▸ WHAT NEEDS TO BE DONE
Go through the data and copy each line where the string "Gameplay" appears.

▸ RECORDS SHOWN
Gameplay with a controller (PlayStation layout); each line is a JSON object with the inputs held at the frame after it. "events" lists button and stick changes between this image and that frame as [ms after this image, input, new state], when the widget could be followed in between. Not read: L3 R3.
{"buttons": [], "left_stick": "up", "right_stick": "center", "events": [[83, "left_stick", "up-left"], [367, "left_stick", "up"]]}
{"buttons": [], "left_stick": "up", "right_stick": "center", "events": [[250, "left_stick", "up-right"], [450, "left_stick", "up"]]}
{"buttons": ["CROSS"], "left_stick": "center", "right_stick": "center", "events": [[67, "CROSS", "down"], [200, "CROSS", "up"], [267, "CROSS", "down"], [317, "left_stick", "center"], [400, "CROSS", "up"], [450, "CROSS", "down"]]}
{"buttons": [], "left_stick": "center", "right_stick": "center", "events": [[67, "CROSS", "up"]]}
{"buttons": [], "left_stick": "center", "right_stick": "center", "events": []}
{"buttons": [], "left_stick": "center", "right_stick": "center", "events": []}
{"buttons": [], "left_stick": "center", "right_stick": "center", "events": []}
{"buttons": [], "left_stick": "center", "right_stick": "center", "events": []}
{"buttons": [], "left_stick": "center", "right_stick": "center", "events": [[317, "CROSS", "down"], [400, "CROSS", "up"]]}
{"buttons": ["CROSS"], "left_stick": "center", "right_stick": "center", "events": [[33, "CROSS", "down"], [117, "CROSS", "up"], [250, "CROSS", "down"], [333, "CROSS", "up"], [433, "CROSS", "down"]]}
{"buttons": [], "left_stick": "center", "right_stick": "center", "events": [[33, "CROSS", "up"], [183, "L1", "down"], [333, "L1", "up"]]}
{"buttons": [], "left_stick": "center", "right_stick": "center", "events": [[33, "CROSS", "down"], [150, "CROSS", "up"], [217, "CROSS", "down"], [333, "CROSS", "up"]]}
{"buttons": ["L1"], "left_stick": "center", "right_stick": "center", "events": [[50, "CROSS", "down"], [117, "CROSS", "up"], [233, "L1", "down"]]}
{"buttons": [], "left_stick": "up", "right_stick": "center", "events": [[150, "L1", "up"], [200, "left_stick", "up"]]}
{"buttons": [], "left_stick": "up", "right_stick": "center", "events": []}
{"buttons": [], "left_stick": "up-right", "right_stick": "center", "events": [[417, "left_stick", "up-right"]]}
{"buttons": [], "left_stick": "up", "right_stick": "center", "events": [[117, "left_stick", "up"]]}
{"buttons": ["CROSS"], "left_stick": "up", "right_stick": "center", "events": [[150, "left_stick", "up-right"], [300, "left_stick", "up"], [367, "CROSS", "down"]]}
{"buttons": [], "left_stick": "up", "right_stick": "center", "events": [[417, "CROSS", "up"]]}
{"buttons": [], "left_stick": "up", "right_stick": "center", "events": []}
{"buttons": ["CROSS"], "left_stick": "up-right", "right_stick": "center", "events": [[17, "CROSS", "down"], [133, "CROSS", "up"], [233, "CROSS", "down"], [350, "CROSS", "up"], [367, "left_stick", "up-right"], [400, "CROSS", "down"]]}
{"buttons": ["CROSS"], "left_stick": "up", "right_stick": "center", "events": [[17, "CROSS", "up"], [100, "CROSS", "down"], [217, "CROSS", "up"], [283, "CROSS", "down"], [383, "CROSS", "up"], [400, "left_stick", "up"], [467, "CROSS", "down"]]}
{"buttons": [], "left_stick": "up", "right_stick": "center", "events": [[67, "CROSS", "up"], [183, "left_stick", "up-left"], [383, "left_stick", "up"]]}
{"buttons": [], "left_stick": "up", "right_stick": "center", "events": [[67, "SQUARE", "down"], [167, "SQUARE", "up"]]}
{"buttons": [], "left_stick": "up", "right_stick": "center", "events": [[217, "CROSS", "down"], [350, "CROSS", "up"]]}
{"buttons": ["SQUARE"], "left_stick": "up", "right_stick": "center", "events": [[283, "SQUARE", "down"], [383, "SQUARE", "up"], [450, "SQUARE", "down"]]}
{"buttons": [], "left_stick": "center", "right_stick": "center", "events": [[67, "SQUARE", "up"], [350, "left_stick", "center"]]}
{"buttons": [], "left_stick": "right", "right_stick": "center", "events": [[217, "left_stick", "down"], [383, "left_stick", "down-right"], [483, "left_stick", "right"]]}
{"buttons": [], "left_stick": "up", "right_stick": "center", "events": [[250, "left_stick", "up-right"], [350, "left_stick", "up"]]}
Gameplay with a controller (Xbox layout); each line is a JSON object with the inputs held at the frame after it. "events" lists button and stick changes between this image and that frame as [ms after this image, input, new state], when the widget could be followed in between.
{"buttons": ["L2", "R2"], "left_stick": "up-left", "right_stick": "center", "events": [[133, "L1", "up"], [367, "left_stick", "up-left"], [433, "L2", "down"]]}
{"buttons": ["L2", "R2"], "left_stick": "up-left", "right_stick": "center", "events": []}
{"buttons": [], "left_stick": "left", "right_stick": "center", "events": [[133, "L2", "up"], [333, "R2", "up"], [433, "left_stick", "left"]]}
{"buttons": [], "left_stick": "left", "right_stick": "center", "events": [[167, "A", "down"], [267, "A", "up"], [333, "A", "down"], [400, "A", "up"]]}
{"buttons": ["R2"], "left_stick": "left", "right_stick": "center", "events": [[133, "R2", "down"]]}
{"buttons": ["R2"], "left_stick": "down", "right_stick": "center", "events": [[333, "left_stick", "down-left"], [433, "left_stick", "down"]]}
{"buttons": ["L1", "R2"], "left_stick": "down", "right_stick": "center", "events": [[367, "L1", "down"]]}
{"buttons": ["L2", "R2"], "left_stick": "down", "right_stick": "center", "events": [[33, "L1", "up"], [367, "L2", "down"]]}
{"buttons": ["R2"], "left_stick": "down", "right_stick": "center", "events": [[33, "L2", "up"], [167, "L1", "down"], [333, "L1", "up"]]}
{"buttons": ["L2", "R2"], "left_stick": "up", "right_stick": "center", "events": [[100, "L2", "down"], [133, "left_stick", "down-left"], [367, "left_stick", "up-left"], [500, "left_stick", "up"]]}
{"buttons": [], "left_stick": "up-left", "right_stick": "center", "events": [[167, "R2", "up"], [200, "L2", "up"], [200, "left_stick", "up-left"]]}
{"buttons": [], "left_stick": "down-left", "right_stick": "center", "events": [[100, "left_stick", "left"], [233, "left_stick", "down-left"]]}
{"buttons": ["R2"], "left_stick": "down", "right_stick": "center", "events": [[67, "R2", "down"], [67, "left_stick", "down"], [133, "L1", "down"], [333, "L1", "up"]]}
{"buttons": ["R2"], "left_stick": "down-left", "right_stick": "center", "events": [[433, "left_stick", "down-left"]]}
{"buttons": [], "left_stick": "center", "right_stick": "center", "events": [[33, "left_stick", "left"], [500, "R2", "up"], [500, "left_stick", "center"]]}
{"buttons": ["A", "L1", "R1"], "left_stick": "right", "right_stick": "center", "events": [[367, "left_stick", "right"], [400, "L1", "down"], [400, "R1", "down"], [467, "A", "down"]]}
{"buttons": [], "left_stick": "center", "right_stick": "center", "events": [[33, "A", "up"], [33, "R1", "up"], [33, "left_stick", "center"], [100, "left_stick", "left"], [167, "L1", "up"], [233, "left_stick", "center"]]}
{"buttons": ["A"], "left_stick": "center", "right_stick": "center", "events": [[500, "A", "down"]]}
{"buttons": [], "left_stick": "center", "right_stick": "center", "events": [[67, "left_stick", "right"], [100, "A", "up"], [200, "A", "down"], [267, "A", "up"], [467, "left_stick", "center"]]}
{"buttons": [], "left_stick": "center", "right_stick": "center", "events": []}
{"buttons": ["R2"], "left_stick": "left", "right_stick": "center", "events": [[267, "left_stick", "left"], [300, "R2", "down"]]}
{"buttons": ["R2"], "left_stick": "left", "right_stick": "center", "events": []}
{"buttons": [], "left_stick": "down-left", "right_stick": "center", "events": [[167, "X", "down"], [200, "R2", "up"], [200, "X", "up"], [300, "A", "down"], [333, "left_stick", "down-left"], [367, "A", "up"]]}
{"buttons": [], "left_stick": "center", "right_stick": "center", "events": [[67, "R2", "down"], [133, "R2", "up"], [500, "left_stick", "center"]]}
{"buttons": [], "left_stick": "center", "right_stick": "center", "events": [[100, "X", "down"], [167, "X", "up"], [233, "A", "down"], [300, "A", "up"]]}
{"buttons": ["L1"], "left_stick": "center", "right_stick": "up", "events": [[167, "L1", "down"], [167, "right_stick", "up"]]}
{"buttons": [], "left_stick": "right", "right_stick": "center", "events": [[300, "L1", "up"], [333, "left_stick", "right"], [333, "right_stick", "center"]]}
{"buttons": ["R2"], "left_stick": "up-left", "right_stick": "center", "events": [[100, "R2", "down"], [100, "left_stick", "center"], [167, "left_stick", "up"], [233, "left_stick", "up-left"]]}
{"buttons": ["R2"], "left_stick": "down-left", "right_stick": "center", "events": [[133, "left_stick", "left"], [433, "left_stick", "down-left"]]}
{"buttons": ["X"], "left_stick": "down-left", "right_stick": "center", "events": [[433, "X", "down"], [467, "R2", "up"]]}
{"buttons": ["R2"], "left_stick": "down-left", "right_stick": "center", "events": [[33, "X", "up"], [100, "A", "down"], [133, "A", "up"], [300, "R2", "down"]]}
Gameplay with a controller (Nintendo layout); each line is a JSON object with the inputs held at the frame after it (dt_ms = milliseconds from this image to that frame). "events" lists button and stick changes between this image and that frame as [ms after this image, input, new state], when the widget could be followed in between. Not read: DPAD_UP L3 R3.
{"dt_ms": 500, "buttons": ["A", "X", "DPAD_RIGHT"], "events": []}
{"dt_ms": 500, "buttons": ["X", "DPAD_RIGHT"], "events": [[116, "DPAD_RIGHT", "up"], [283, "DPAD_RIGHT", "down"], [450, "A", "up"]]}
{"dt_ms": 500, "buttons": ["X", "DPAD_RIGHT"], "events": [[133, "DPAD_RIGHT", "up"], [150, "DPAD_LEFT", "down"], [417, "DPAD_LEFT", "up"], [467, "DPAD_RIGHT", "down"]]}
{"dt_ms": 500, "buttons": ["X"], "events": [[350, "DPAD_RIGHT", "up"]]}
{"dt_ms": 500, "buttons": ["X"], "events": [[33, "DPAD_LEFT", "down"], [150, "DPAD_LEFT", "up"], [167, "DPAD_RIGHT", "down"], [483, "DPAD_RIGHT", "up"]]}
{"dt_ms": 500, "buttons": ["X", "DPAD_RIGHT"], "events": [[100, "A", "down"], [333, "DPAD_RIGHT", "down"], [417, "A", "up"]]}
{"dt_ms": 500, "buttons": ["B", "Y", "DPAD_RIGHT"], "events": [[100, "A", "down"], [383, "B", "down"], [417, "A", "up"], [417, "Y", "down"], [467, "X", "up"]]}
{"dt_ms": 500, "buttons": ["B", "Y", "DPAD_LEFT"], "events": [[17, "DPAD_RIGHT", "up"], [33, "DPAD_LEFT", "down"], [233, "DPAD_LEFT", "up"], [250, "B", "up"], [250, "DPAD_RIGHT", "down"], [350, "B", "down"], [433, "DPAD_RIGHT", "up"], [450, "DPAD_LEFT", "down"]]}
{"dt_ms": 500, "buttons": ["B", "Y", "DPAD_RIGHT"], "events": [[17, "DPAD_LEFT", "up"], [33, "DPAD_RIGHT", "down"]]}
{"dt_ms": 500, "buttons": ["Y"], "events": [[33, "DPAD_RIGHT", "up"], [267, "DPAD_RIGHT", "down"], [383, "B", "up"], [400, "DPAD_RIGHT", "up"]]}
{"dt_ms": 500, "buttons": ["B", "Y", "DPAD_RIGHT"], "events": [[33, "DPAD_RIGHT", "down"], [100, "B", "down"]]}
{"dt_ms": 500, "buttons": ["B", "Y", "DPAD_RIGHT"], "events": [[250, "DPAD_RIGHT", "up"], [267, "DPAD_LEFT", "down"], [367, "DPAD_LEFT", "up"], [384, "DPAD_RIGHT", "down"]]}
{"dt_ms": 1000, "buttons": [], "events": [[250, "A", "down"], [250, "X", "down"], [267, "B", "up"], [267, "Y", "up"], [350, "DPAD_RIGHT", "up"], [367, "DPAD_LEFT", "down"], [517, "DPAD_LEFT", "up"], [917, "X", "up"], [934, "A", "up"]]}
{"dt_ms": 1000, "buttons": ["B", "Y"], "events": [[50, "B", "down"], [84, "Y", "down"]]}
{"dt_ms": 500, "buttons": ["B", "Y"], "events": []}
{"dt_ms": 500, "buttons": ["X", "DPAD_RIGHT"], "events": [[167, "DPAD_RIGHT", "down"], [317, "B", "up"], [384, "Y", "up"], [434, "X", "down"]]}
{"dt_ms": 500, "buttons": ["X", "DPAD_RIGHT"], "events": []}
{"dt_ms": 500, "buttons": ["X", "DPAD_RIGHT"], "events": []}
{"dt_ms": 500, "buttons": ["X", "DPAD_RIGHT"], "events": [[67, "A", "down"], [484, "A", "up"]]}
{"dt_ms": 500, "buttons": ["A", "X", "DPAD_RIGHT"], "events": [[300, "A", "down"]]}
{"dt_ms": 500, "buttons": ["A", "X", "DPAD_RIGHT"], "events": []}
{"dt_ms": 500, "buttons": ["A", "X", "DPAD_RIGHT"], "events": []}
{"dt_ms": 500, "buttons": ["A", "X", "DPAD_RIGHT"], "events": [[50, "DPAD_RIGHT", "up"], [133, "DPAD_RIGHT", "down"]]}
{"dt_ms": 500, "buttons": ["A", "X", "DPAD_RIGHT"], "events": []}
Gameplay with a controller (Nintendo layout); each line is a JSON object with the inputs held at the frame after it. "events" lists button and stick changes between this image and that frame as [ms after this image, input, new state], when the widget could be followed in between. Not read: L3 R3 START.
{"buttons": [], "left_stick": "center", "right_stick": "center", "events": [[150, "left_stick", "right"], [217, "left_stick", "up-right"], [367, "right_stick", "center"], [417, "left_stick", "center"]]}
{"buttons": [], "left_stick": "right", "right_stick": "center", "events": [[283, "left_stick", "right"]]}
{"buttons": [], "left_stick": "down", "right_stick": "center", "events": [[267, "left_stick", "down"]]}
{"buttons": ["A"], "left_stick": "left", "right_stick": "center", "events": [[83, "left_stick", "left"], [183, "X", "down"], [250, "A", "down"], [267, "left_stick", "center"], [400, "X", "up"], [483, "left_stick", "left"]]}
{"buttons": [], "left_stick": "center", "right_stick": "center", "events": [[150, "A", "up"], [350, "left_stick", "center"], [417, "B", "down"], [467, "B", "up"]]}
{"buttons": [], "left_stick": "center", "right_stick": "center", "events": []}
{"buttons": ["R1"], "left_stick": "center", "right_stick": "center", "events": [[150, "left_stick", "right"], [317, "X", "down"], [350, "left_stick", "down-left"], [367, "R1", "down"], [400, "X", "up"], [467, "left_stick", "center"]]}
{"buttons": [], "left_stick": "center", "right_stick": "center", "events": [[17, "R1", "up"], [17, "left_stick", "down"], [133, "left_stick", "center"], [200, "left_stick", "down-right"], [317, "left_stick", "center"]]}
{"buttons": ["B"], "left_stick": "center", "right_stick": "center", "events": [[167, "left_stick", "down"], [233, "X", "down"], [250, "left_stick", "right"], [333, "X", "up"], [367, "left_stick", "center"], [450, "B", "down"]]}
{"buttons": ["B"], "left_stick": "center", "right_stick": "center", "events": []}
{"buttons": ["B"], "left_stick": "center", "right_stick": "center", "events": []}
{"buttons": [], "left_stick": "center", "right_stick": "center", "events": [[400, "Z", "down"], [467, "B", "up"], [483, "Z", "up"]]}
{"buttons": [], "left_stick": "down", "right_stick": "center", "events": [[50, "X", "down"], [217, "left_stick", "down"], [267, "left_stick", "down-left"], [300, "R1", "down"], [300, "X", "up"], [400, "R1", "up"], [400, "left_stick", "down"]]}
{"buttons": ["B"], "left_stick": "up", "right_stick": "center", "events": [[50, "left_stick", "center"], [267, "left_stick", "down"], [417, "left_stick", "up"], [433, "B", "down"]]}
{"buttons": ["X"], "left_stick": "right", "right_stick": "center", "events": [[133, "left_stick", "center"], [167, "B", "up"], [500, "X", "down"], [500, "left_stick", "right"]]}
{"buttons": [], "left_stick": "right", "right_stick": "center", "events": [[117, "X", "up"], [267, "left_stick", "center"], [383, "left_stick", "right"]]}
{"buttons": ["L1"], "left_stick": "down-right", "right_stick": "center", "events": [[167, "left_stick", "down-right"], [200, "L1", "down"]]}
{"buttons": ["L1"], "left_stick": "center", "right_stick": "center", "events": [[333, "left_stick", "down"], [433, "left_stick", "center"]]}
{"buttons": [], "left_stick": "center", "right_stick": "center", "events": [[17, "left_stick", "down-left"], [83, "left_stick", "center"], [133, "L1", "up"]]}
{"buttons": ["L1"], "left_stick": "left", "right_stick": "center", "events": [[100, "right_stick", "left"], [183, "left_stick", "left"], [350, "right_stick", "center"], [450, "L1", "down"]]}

▸ EXERCISE ANSWER
Gameplay with a controller (PlayStation layout); each line is a JSON object with the inputs held at the frame after it. "events" lists button and stick changes between this image and that frame as [ms after this image, input, new state], when the widget could be followed in between. Not read: L3 R3.
Gameplay with a controller (Xbox layout); each line is a JSON object with the inputs held at the frame after it. "events" lists button and stick changes between this image and that frame as [ms after this image, input, new state], when the widget could be followed in between.
Gameplay with a controller (Nintendo layout); each line is a JSON object with the inputs held at the frame after it (dt_ms = milliseconds from this image to that frame). "events" lists button and stick changes between this image and that frame as [ms after this image, input, new state], when the widget could be followed in between. Not read: DPAD_UP L3 R3.
Gameplay with a controller (Nintendo layout); each line is a JSON object with the inputs held at the frame after it. "events" lists button and stick changes between this image and that frame as [ms after this image, input, new state], when the widget could be followed in between. Not read: L3 R3 START.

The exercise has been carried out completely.